--- START ---

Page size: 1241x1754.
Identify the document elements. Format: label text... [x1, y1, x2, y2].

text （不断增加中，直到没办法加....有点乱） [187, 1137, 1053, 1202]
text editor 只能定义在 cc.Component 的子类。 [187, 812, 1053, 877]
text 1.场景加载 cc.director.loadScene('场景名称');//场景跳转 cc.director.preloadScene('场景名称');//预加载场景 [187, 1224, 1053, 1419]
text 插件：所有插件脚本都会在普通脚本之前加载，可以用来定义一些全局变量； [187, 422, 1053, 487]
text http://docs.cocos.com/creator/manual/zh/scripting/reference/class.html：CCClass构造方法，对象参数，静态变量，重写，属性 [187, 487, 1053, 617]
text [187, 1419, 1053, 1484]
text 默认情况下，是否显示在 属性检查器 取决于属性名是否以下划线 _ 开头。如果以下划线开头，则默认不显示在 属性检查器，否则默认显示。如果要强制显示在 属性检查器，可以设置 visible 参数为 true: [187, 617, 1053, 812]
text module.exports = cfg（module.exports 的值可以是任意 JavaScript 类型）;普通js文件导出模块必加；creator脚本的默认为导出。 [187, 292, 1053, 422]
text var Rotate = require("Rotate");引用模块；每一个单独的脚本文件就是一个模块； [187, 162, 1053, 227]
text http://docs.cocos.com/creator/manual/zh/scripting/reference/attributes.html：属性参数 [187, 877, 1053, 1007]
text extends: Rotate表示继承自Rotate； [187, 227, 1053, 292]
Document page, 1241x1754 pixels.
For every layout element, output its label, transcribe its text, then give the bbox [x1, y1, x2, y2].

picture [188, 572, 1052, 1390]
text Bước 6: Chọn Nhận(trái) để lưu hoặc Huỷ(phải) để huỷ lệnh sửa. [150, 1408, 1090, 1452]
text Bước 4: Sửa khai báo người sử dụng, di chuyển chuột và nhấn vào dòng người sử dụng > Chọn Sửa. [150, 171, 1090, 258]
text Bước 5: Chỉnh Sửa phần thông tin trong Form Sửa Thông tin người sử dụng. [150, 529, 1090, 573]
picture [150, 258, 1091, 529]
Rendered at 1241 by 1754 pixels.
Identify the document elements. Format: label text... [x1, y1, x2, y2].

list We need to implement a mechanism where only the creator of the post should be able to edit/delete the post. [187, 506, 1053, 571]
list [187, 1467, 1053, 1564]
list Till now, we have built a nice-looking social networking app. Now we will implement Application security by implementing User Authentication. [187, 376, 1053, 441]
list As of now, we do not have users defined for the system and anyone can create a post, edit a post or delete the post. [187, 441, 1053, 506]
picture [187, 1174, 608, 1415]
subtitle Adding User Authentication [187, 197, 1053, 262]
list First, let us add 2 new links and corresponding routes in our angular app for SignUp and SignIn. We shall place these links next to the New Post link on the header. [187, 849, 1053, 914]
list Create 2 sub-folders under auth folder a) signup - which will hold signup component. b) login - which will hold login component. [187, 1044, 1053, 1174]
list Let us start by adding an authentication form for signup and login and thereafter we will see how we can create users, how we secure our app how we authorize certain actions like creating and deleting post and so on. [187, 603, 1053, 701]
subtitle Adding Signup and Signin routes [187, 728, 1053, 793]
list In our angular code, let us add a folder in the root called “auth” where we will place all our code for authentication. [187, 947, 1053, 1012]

--- END ---

The expected answer holds each line from the listing above where the string "pixels" is present.

Document page, 1241x1754 pixels.
Rendered at 1241 by 1754 pixels.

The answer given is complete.